Or at least it's what kept Dawn Approach so far away from it.

Jim Bolger's high-pedigree colt, you see, wasn't just a favorite for Saturday's race. He was a heavy favorite—5-4 odds imply that he's nearly a 50-50 shot to win. And though there were questions about his stamina coming in, those concerns were quelled with an impressive victory at the 2,000 Guineas Stakes.

After that race, according to Marcus Armytage of Telegraph, bookmakers "had been virtually running a one-horse book on the race" since Dawn Approach won at Guineas. Everybody had faith in him, and hardly anyone had faith in a single other thoroughbred. 

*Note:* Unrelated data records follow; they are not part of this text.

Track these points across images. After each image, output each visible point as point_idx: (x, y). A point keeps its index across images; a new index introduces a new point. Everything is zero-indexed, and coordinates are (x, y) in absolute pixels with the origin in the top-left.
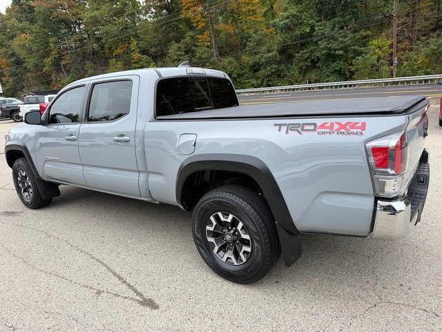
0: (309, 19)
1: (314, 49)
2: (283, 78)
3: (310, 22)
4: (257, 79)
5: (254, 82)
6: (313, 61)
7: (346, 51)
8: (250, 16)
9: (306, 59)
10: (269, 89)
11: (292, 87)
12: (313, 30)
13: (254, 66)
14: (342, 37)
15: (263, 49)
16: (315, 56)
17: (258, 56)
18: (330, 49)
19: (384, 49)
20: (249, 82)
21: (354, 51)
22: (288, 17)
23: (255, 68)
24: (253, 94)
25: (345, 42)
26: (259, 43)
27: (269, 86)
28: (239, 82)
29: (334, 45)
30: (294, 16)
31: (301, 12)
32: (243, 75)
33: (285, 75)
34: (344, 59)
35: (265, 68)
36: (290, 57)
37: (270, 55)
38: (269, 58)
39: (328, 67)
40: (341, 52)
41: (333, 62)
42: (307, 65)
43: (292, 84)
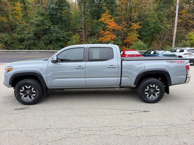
0: (48, 23)
1: (51, 36)
2: (37, 46)
3: (49, 24)
4: (23, 45)
5: (21, 47)
6: (50, 41)
7: (64, 39)
8: (16, 16)
9: (47, 40)
10: (30, 51)
11: (41, 51)
12: (50, 28)
13: (20, 39)
14: (62, 33)
15: (26, 32)
16: (51, 39)
17: (23, 35)
18: (57, 37)
19: (77, 39)
20: (18, 47)
21: (67, 39)
22: (38, 21)
23: (21, 41)
24: (20, 52)
25: (63, 35)
26: (23, 29)
27: (30, 49)
28: (12, 46)
29: (59, 35)
30: (41, 20)
31: (44, 19)
32: (14, 43)
33: (38, 45)
34: (63, 41)
35: (27, 41)
36: (39, 38)
37: (30, 35)
38: (30, 37)
39: (57, 44)
40: (62, 39)
41: (59, 42)
42: (48, 42)
43: (41, 50)
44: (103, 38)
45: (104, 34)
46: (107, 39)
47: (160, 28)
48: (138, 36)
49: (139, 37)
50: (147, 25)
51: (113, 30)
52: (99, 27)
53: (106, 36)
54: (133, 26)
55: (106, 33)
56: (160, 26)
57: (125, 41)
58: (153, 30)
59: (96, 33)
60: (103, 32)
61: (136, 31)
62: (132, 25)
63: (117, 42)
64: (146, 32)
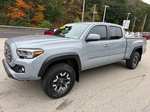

But they underestimated the power of Aiden O'Brien, who's stable of five horses would work in unison to push Dawn Approach out of his rhythm. Jonathan Powell of the Daily Mail elucidated some of their tactics:

"

[Aiden] O’Brien’s 20-year-old son Joseph set a cunningly sedate pace on second favourite Battle Of Marengo. And if the plan was to unsettle the free-running Dawn Approach it could hardly have worked better.

The latter was in trouble from the first furlong as he did his best to ruin his chances by attempting to run faster than Usain Bolt.

"

Battle of Marengo—O'Brien's A-horse, at least according to the books—set a pace that was not auspicious to Dawn Approach, a supremely talented horse who may not have had the proper temperament for a race of this distance. Epsom was by far the longest race of his career, and by frustrating him early, O'Brien all but sealed his fate for a last-place finish.

As the Daily Mail continues to explain:

"

From the start, he [Dawn Approach] tried to pull Kevin Manning’s arms out of their sockets. Manning is one of the strongest jockeys in the business, but on Saturday he seemed powerless to hold the horse.

You need to settle and relax if you want to win the Derby, but Dawn Approach was shaking his head from side to side in frustration as Manning desperately tried to rein him back in the forlorn hope of preserving something for the finish.

"

Considering the form these horses are in and the training they're subject to, it's easy to think of them like machines. We even reference their likeness in our own mechanical driving apparatuses.

But that line of reason is inherently flawed and potentially dangerous. These are animals, just like me and you. They're capable of getting frustrated and flustered, susceptible to the dangerous upshots of emotion.

Aiden O'Brien's team realized that on Sunday, goading the race's heavy favorite into a dead-last finish. So it's only fitting that Ruler of the World, one of his preponderance of entrants, rode that strategy to triumph.